There are tough politics and logistics to encourage the IMF board to alter these surcharge fees. There has been no apparent progress on this controversial topic with the IMF defending these charges and defending its balance sheet. Despite this setback, the forfeited cash flow savings isn’t sufficient to thwart negotiations. Argentina’s precarious liquidity requires an IMF program.
The IMF agreement is both an economic and political decision for the Fernandez administration and, as such, explains the delegation of Finance Minister Guzman and Interior Minister Manzur to meet with IMF officials. This will expedite logistics since the IMF agreement will require legislative approval prior to final sign off from the IMF board. The delegation also anticipates unrelenting IMF payments heading into next year. The economic discussions are much more relevant for bondholders on how much flexibility Kirchnerismo will concede on fiscal austerity and relative price adjustments. Let’s be clear: there is no context for shock therapy; a negotiated IMF program is more of a political compromise to avoid default than an economic solution. The push-and-pull between the disparate ideology of the Fernandez administration and the IMF staff suggest an unprecedented flexible program with room to phase-out market interventionism and overall gradual adjustment. It’s also important to remember the recurrent elections cycles only allows for unpopular adjustment every other year. Next year is the only year that will allow for fiscal austerity and price adjustments ahead of 2023 general elections.
The latest announcements from Minister Guzman confirm high level IMF meetings in Washington and progress on negotiations. There have been no specifics yet on the economic terms, though presumably negotiations must be advanced to reach a final agreement late this year or early next year. There is no chance of reverting back to the initial DSA guidelines from March 2020, however there should be pressure to unwind the election-related fiscal stimulus and price repression. This would require a one off, say 20% adjustment, on the official foreign exchange rate and back to a 3% monthly foreign exchange crawl. It would also require a dismantling of all other price controls and unwinding the fiscal stimulus from the fourth quarter of 2021. The initial rhetoric shows no commitment to any maxi-adjustment that doesn’t conform with the 2022 macro guidelines within the budget (3.3% of GDP primary fiscal deficit and 131.1 end-2022). The slow pace of fiscal adjustment implies still reliance on foreign exchange as an inflationary anchor. The only effective recipe is a reversal towards a fiscal anchor that allows for greater foreign exchange flexibility. They’ll have to unwind the worst of the heterodox measures and limit central bank deficit monetization and reduce price controls. How soon will authorities commit to a primary fiscal surplus of 1% of GDP? The 3.3% of GDP primary fiscal deficit in 2022 is far from the original projections of fiscal balance under the earlier DSA metrics. The compromise may just reaffirm a gradual fiscal adjustment, less price repression and accelerated foreign exchange monthly 3% crawl without any near-term shocks.

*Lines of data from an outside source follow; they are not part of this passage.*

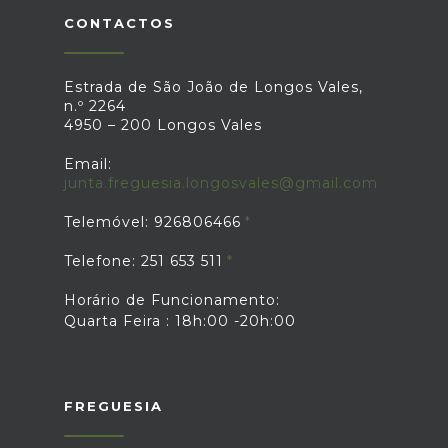
CONTACTOS
Estrada de São João de Longos Vales,
n.º 2264
4950 – 200 Longos Vales
Email:
junta.freguesia.longosvales@gmail.com
Telemóvel: 926806466
Telefone: 251 653 511
Horário de Funcionamento:
Quarta Feira : 18h:00 -20h:00
FREGUESIA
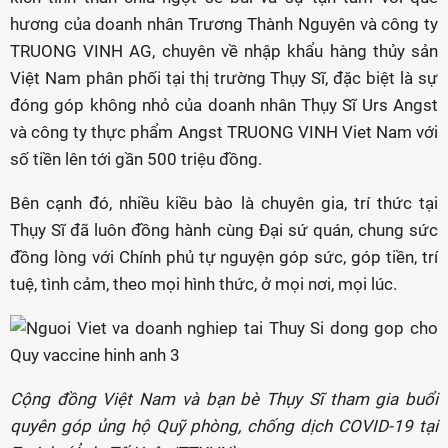
hương của doanh nhân Trương Thành Nguyên và công ty
TRUONG VINH AG, chuyên về nhập khẩu hàng thủy sản
Việt Nam phân phối tại thị trường Thụy Sĩ, đặc biệt là sự
đóng góp không nhỏ của doanh nhân Thụy Sĩ Urs Angst
và công ty thực phẩm Angst TRUONG VINH Viet Nam với
số tiền lên tới gần 500 triệu đồng.
Bên cạnh đó, nhiều kiều bào là chuyên gia, trí thức tại
Thụy Sĩ đã luôn đồng hành cùng Đại sứ quán, chung sức
đồng lòng với Chính phủ tự nguyện góp sức, góp tiền, trí
tuệ, tình cảm, theo mọi hình thức, ở mọi nơi, mọi lúc.
Cộng đồng Việt Nam và bạn bè Thụy Sĩ tham gia buổi
quyên góp ủng hộ Quỹ phòng, chống dịch COVID-19 tại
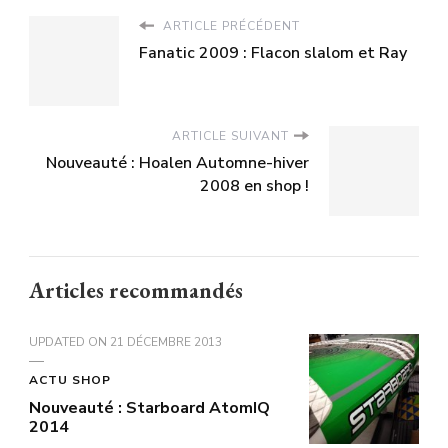
ARTICLE PRÉCÉDENT
Fanatic 2009 : Flacon slalom et Ray
ARTICLE SUIVANT
Nouveauté : Hoalen Automne-hiver
2008 en shop !
Articles recommandés
UPDATED ON
21 DÉCEMBRE 2013
ACTU SHOP
Nouveauté : Starboard AtomIQ
2014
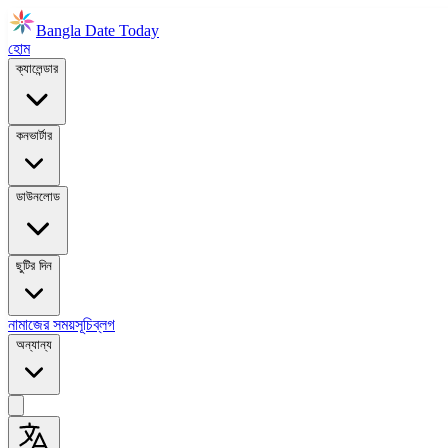
Bangla Date Today
হোম
ক্যালেন্ডার
কনভার্টার
ডাউনলোড
ছুটির দিন
নামাজের সময়সূচি
ব্লগ
অন্যান্য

The balance between the blue-chip foreign exchange rate and the official foreign exchange rate is probably the best barometer of the macro imbalances with an elevated 95% differential far from 55%-65% earlier this year. This differential would have to narrow probably closer to 30% or less for a more favorable USD supply/demand equilibrium necessary to accumulate foreign exchange reserves. Will the IMF program in itself prove a sufficient credibility shock to reduce US dollar demand sufficient to accumulate foreign exchange reserves at an annual pace of $5 billion? The IMF program represents a political compromise to avoid IMF default as opposed to a coherent program that prevents Eurobond default. We assume upside gains for Eurobonds but not a normalization of yields from distressed levels. This is why we prefer the higher carry alternatives and proxy trades to the sovereign that benefit from positive convexity but offer higher carry as an important component of total returns.